Table 2. Altitude axis measurements before and after the wind baffle shimming operation.
 
 
Telescope Assembly 
Wind Baffle Assembly 
North Fork
(in) 
South Fork 
(in) 
Elevation
Change
(N to S)
(in)
North Fork 
(in)
South Fork 
(in)
Elevation
Change
(N to S)
(in) 
Before shimming 107.111 107.093 0.018 107.120 106.903 0.217
After shimming 107.111 107.087 0.024 107.112 107.090 0.022
 

Once the shimming operation was complete, the wind baffle horizontal axis was checked again for horizontal parallelism with the telescope axis. The final measurements revealed that the wind baffle horizontal axis is not coaxial to the telescope horizontal axis by 0.020" counterclockwise.
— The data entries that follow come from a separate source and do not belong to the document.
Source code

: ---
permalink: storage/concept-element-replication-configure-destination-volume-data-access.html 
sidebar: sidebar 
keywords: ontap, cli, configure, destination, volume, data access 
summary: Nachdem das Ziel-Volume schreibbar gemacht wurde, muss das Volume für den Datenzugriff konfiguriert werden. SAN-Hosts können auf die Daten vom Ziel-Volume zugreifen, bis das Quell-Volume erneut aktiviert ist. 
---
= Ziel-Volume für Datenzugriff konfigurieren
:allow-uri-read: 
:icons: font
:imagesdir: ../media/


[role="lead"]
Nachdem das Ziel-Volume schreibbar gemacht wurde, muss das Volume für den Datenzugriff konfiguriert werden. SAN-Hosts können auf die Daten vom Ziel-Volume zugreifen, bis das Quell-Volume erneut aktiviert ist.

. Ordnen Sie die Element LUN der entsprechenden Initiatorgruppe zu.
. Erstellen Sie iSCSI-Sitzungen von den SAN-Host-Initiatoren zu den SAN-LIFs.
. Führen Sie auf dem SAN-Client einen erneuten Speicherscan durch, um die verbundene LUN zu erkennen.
Since the telescope and wind baffle horizontal axes were reasonably well aligned in azimuth, the telescope alignment clamp was re-adjusted to maintain the proper rotational alignment between the telescope and wind baffle.  Before the telescope azimuth brake was released, the female portion of the alignment clamp (that piece affixed to the telescope fork) was loosened and the clamp actuated several times.  The actuating action caused the female portion to center itself on the clamp actuator arm.   Once the female part had found its center, the bolts were tightened to fasten the part to the telescope fork.  The part is now ready to be pinned in place.

3)  After shimming was complete, elevation measurements were made at each of the wind baffle mounting surfaces to determine the flatness of the wind baffle frame.  As a point of reference, elevation measurements were also made on the flat edge of the telescope altitude drive disks, i.e., the flat side of the semi-circular disks.  All measurements were made with the telescope pointed at zenith.  The results of these measurements are shown in Figure 4.

wpe1.jpg (20363 bytes)
Figure 4.  Elevation measurements of the wind baffle mounting pads
and the telescope altitude drive discs.
 

4) The final measurement effort involved observing the offsets of the string line that was installed on day 1 across the top of the  wind baffle frame w.r.t. the mechanical center of rotation of the vertical axis of the telescope. With the telescope in its stow position, the intersection of the string lines (by estimation only) lies north 0.022" and west 0.066". Rotating the telescope 180 degrees, the string line lies south 0.044" and east 0.088" from the vertical axis of rotation of the telescope.   Averaging these values defines the center of rotation of the wind baffle w.r.t. the telescope vertical axis of rotation. This point lies south 0.011" and east 0.022" with an accuracy of +/- 0.044".
 
 

CONCLUSIONS AND RECOMMENDATIONS:

With the exception of the 0.190" shim applied to the south bearing cap of the wind baffle and the apparent Rotator offset of 0.072" to the north and west of the mechanical rotation of the vertical axis of the telescope, the overall alignment integrity of the telescope and wind baffle structure appears to be in good shape.

The amount of work involved for this project was too great for the 2.5 days allotted for it. As it was, we extended the trip to 3 full days to complete the task. However, there was no time for any quality control or final checks of the shimming for various rotations about the vertical axis. I would recommend that this be done at some point. I would also recommend that alignment be incorporated into the design and construction of any future telescopes in order to avoid having to accept less than optimum targeting and accessibility.

I would like to thank Angela Prosapio, Steve Bastian, and Jon Davis for their long hours of effort and assistance to complete this task. I would also like to thank the alignment crew chief Chuck Wilson for his long hours of dedicated measurements and George Wojcik for his quality control checks of the computations.